** start of Entries provided **
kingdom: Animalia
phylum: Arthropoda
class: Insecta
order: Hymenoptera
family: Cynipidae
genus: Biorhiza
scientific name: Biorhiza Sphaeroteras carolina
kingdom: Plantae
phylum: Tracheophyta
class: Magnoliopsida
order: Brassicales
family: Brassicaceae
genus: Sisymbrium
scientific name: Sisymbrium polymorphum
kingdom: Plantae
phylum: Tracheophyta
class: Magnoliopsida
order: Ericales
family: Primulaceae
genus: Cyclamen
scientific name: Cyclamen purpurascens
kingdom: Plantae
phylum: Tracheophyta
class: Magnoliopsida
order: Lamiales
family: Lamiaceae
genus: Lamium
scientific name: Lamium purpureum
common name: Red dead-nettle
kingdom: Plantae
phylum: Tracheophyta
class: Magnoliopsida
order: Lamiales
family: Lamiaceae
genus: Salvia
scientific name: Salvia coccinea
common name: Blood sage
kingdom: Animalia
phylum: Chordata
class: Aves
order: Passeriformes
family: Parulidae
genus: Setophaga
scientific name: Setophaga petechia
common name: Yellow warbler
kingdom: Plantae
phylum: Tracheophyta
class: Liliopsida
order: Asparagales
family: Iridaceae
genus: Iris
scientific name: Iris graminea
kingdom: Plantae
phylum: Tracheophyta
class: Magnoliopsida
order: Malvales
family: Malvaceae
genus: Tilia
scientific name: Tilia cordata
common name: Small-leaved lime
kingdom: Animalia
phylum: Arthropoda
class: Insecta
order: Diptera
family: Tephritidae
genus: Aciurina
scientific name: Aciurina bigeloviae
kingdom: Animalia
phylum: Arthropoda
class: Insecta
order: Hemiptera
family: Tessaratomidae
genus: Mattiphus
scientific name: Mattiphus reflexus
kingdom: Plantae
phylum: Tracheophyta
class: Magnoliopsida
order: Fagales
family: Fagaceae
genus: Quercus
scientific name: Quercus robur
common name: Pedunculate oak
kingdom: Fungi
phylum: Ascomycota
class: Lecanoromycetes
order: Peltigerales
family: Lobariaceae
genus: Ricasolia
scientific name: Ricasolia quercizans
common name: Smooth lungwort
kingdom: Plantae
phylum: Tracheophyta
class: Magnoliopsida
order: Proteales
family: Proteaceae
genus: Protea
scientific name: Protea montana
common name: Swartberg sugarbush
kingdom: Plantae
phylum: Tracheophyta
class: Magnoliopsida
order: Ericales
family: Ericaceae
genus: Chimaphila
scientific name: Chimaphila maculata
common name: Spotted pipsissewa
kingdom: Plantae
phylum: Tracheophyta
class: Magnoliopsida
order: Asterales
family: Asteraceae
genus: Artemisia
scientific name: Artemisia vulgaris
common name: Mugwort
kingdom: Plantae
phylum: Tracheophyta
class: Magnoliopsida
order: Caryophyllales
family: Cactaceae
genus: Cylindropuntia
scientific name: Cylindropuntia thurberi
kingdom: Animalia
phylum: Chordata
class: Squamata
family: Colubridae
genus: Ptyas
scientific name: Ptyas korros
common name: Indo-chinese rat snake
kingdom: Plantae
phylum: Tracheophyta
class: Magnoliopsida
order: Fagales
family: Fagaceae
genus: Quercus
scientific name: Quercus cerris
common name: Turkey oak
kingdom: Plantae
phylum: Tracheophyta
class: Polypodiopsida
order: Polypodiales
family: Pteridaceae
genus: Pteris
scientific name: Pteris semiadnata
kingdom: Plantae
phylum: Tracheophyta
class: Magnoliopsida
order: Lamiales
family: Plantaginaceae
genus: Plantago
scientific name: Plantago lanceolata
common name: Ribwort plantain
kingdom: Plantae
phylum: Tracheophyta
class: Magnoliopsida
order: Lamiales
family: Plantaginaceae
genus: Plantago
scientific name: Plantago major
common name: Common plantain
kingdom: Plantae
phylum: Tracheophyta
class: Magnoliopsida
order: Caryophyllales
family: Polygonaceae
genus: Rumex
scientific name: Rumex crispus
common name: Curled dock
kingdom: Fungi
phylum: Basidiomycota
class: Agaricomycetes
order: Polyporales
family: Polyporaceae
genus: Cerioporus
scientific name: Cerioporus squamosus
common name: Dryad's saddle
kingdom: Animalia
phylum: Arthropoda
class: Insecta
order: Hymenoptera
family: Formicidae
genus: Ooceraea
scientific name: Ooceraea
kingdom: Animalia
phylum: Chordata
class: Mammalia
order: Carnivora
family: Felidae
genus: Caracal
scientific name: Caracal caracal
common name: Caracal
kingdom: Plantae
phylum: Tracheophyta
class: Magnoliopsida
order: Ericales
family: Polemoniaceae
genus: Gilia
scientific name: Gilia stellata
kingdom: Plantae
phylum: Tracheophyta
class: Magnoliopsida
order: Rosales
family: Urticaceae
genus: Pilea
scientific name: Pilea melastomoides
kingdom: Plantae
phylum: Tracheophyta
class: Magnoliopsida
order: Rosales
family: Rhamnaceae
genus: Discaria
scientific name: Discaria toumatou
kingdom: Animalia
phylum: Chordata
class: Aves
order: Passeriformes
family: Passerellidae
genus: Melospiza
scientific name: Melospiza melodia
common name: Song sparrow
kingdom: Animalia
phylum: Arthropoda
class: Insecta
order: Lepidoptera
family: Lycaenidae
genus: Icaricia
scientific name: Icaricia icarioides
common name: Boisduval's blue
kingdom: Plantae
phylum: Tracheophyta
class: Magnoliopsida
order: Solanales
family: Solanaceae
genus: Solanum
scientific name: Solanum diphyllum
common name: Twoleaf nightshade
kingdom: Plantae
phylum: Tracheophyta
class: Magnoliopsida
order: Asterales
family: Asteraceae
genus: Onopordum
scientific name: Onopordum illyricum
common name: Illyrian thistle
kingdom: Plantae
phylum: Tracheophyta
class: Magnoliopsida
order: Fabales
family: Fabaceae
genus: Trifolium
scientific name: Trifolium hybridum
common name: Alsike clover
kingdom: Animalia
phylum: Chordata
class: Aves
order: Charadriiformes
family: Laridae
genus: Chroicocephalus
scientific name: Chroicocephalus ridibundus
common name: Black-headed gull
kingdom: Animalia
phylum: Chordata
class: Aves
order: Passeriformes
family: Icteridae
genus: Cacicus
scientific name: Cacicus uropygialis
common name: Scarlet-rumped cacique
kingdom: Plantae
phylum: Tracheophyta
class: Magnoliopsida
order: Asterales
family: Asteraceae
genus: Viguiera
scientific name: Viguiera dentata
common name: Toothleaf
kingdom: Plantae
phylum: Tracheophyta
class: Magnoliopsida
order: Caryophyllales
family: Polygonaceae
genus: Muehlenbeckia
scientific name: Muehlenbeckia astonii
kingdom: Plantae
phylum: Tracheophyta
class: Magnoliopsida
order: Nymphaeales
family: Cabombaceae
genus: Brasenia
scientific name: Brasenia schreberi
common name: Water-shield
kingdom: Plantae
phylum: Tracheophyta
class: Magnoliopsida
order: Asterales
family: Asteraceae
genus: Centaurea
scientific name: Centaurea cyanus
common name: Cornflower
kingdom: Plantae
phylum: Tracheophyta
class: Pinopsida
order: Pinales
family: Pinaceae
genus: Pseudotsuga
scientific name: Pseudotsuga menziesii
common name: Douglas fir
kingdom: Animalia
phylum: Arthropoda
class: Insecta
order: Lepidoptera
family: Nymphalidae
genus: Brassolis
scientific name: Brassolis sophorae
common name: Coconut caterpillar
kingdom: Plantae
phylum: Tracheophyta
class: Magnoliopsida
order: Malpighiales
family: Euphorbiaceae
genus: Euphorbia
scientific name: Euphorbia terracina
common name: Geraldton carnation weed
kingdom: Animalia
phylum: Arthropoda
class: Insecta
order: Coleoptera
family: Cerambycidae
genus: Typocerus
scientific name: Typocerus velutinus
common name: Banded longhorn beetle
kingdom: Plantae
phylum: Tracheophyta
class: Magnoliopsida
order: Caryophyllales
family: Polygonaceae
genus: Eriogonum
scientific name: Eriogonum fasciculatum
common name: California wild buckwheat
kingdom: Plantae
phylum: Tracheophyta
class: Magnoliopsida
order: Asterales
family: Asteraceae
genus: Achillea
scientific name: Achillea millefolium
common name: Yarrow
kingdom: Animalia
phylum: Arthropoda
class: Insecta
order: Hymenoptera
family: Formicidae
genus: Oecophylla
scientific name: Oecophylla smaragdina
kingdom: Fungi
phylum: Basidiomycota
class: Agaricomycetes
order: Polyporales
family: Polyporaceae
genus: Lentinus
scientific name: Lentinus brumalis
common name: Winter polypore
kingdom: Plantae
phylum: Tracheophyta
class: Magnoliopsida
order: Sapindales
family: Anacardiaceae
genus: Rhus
** end of Entries provided **
** Your instructions **
Render the data as a Markdown table with the columns Row and Data line. Begin at the first line and stop after the line that has "genus: Sisymbrium", leaving out any blank lines.

** Result of this exercise **
| Row | Data line |
|---|---|
| 1 | kingdom: Animalia |
| 2 | phylum: Arthropoda |
| 3 | class: Insecta |
| 4 | order: Hymenoptera |
| 5 | family: Cynipidae |
| 6 | genus: Biorhiza |
| 7 | scientific name: Biorhiza Sphaeroteras carolina |
| 8 | kingdom: Plantae |
| 9 | phylum: Tracheophyta |
| 10 | class: Magnoliopsida |
| 11 | order: Brassicales |
| 12 | family: Brassicaceae |
| 13 | genus: Sisymbrium |